> **Excerpt provided**
────────

Streamline spend analysis with finance automation
Perhaps the numbers add up, departments have more or less stuck to their budgets, and your forecasts aren’t too far off the mark – a CFO can dream, right?
But is the money you’re spending working as hard as it possibly can to move the business forward? You won’t know unless you take a look at what’s going on beneath the surface.
And that’s where spend analysis comes in.
The American Productivity and Quality Centre (APQC) reckons spend analysis could save a business generating $5 billion in revenue a cool $11 million a year (approximately £9.6 million) in procurement costs. That’s a potential saving of 57% – significant at any time, let alone in the current climate.
Yet, spend analysis remains low on most finance teams’ priority lists.
And who can blame them?
Spend analysis is time-consuming and laborious. And while finance teams are increasingly being expected to join the strategic conversation, most finance degrees only deal with the operational side of things.

────────

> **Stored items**
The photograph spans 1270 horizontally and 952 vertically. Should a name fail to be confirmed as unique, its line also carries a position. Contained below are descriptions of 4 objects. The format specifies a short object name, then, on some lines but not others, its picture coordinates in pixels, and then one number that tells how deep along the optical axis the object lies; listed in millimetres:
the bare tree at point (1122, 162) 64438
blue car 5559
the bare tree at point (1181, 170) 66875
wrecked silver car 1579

────────

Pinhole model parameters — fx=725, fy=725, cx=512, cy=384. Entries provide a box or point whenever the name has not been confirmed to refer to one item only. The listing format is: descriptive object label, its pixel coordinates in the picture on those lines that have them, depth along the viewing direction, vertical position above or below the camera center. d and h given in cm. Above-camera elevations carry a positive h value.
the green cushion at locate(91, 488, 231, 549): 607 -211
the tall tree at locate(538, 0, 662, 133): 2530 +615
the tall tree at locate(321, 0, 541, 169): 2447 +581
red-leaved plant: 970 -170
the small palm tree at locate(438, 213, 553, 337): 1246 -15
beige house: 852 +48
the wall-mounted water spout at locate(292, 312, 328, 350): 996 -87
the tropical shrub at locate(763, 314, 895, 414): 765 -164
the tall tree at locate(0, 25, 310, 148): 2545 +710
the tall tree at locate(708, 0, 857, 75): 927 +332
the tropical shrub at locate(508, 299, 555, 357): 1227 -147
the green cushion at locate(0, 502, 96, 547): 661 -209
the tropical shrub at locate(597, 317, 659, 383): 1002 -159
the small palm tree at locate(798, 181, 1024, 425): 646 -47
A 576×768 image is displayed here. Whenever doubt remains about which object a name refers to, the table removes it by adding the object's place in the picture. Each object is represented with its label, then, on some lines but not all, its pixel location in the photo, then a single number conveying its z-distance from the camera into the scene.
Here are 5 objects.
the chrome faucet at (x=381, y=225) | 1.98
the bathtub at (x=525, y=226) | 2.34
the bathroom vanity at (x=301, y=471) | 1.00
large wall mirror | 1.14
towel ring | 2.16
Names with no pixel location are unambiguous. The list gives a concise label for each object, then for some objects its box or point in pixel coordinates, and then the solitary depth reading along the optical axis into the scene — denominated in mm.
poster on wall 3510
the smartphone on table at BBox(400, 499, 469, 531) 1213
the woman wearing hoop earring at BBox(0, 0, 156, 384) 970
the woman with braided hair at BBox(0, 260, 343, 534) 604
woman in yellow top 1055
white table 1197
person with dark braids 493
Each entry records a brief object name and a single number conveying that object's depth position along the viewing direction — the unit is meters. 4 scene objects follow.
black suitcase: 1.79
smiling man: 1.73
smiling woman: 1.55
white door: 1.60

────────

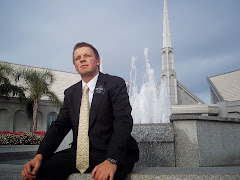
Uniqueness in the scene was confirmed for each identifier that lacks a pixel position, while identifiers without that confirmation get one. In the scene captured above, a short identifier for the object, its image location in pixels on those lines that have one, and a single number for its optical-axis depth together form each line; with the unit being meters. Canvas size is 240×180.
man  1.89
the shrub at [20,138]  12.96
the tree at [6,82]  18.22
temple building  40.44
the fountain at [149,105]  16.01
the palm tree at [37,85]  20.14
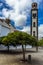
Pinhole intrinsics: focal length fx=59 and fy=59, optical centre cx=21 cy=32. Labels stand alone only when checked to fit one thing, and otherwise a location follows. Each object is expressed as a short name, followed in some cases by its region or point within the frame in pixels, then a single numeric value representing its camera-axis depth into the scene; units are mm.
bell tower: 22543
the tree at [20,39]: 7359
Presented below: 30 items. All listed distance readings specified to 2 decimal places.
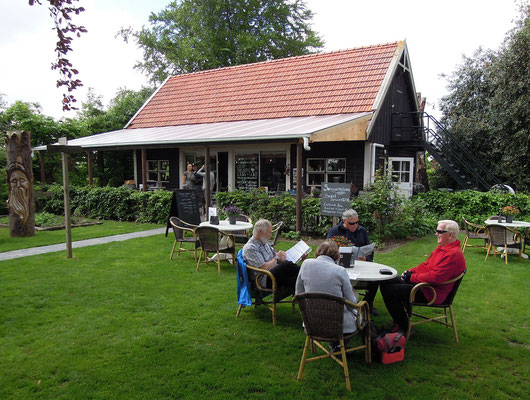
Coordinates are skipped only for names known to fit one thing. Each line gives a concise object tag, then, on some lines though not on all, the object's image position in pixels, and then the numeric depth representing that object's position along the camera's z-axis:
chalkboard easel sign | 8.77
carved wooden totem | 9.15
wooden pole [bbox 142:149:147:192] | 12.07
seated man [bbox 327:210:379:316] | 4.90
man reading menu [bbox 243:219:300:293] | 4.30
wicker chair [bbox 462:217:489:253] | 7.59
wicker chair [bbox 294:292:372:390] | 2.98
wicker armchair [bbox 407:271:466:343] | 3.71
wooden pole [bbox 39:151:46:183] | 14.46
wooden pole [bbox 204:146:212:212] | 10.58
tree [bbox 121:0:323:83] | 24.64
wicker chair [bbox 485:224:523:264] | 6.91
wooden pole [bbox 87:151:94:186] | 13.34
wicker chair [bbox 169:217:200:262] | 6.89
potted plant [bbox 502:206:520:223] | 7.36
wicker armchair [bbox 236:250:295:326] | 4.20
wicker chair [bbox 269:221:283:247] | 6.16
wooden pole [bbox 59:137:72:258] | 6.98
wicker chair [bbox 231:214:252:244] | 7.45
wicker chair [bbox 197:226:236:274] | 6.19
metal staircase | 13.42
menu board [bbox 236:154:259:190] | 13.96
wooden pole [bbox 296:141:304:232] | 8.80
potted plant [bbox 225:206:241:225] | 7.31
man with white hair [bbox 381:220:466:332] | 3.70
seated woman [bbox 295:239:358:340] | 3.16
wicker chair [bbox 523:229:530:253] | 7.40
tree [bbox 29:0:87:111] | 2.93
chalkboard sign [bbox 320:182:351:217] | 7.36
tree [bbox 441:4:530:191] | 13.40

────────

> **Work task A**
Shorten the paragraph of the spend analysis article that begins "Spend analysis is time-consuming," keeping its main facts.
> **Work task B**
Pick up the article on spend analysis right after its final sentence and continue writing it.

> **Exercise answer A**
Spend analysis takes a lot of time and effort. Finance teams are increasingly expected to contribute to strategy, yet most finance degrees cover only operations.

> **Exercise answer B**
Which means your staff have to learn how to do spend analysis on the job, juggling it alongside the myriad of other business-critical tasks that fill up their work day.
As it happens, finance automation can handle most spend analysis prep work. So, integrating regular, thorough spend analysis into the finance function is not only possible, but can also be fairly straightforward.
In this e-book, we’ll take a deep dive into:
– What spend analysis is
Chapter 1: What is spend analysis?
Spend analysis puts your business spending under the microscope so you can understand it better and get more visibility. When you carry out a spend analysis, you take a detailed look at where your money is going.
This allows you to answer five key questions:
- How much money are you spending?
- What are you spending the money on?
- Who is spending the most (and least)?
- Is the way you’re spending the best use of your business’s resources?
- How can you make smarter use of your resources and bring spending under control?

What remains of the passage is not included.